Here in Arcadia our last two children were born.  I didn't know whether to feel old or young last summer when on the one hand, it finally became clear that I would get tenure and really get to be a career scientist, but on the other hand the doctors told my wife her pregnancy was high risk because of her advanced age!  Whether young or old, we're certainly now deep into what will be the central phase of our adult lives where we either accomplish or not the things we feel are important.  So I go to work each day and then coach soccer, basketball, give trumpet lessons, teach Scouts, and serve in our local church.  Angie is a full-time mom, leading a Brownie troop, teaching piano, volunteering as class Mom, and organizing ladies' events at church and in the community.  In between we drive kids to dance, violin, voice, baseball, and gymnastics.  That's why I say this "waiting to die" phase is so busy!
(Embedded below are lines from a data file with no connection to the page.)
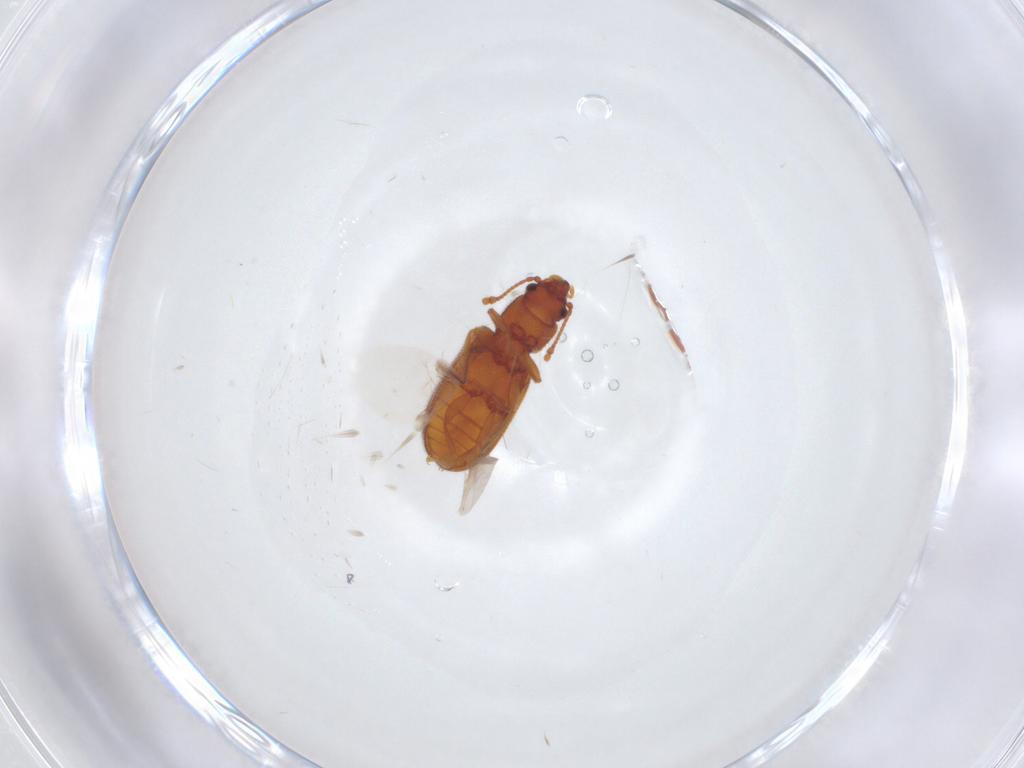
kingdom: Animalia
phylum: Arthropoda
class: Insecta
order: Coleoptera
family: Mycetophagidae
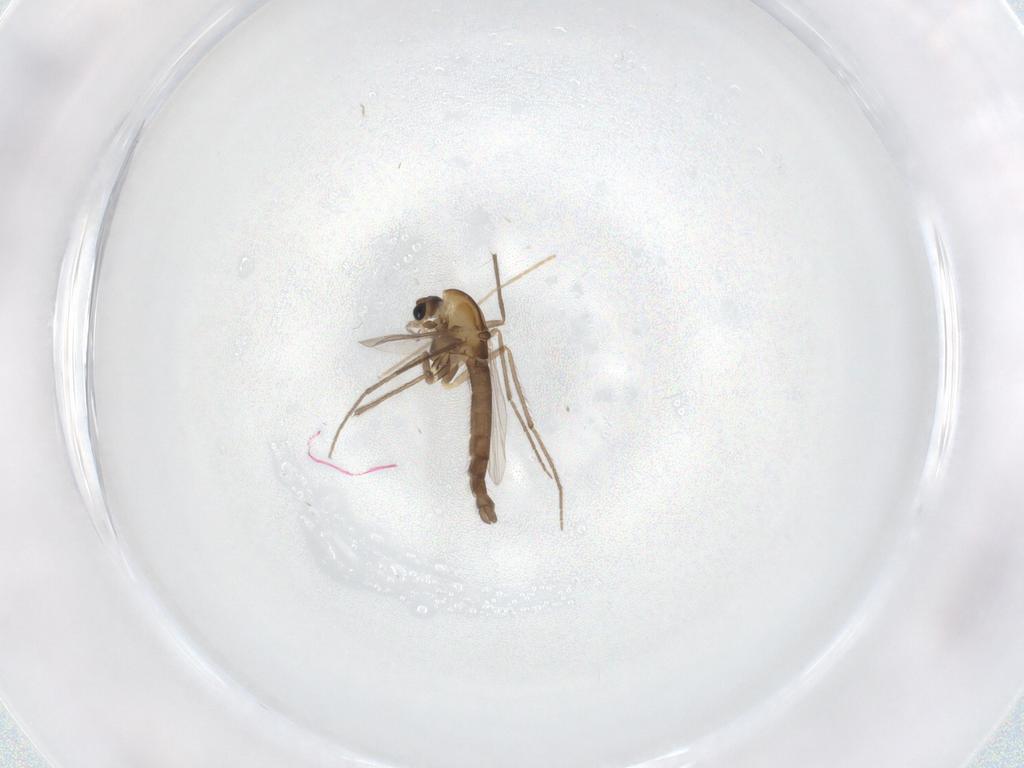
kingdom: Animalia
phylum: Arthropoda
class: Insecta
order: Diptera
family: Chironomidae
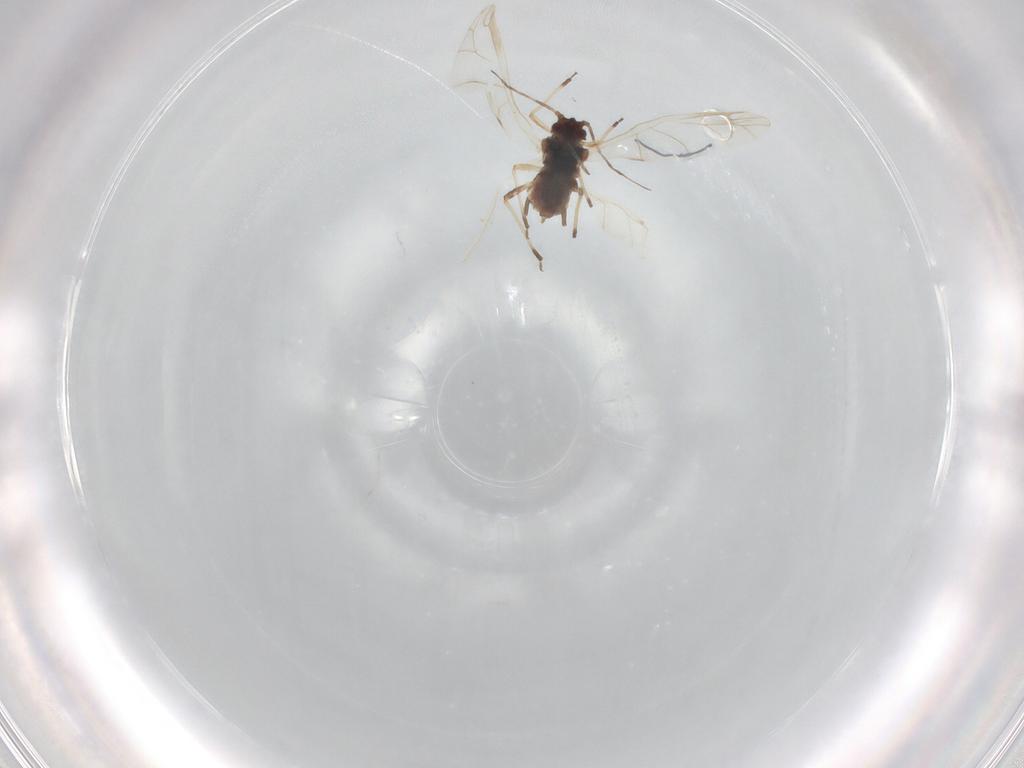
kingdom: Animalia
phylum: Arthropoda
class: Insecta
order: Hemiptera
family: Aphididae
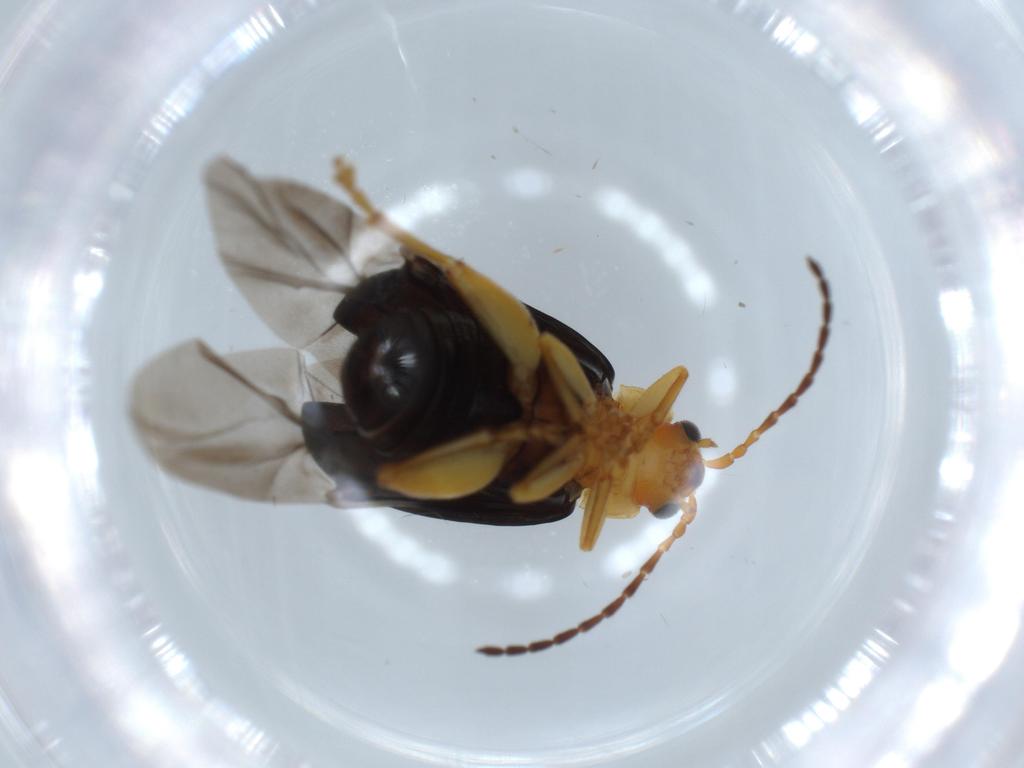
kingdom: Animalia
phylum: Arthropoda
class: Insecta
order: Coleoptera
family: Chrysomelidae
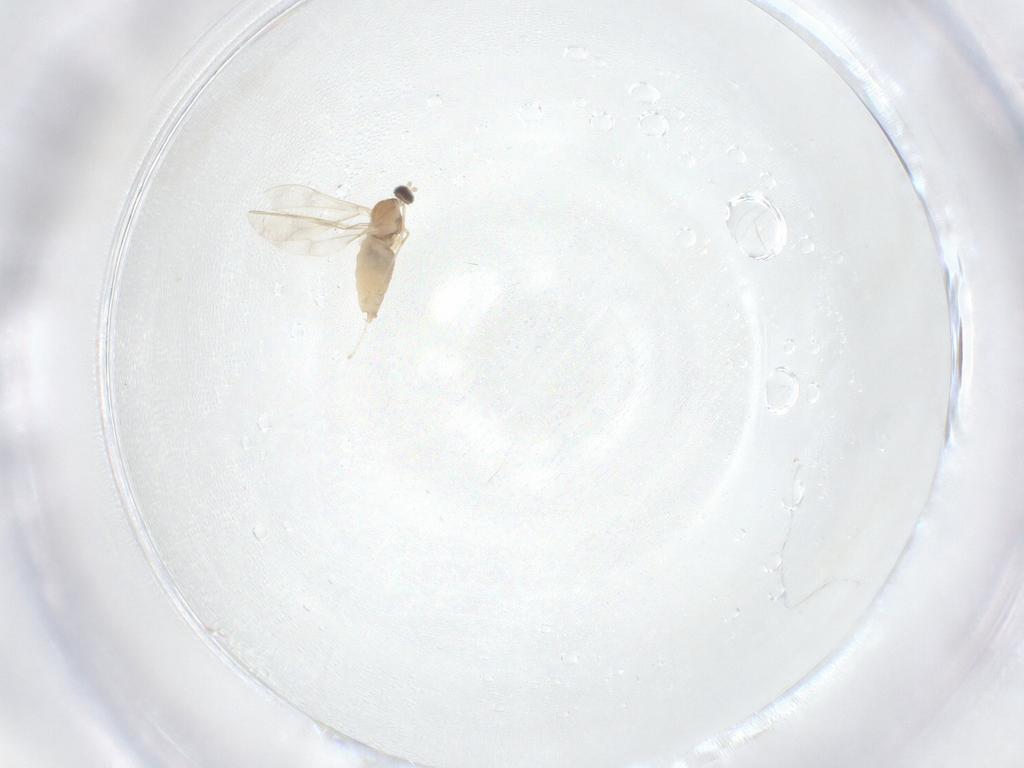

Thank you everyone for posting the bios that you did.  I really enjoyed reading them, and extra thanks to the organizing committee for putting all this together.  I have so many fond memories of Los Alamos and growing up with all of you, I just feel deeply grateful.  I'm sorry I won't be attending the reunion, but wish you all the best and dearly hope to see many of you again someday.

The pictures are of (1) graduation day with Matthew Rice, Michael Lyman, Robert Parker, Kevin Ramsey, Andy Gartz, Kevin Stokes, Nathan Helm; (2) Robert Parker, Michael Lyman, Andy Gartz, Ward Boyack, and me amongst other friends our freshman year at BYU; (3) me as a missionary with a little kid from Harlem; (4) Angie and me, Matthew Rice, Andy Gartz, Ward Boyack, Michael Lyman and Nathan Helm on our wedding day (these guys came all the way to Canada to be part of our wedding party!); and (5) my family today, from tall to small, in front of our home in Arcadia.  We named the little guy after me: Benjamin Grant Jensen.  Hope he doesn't mind.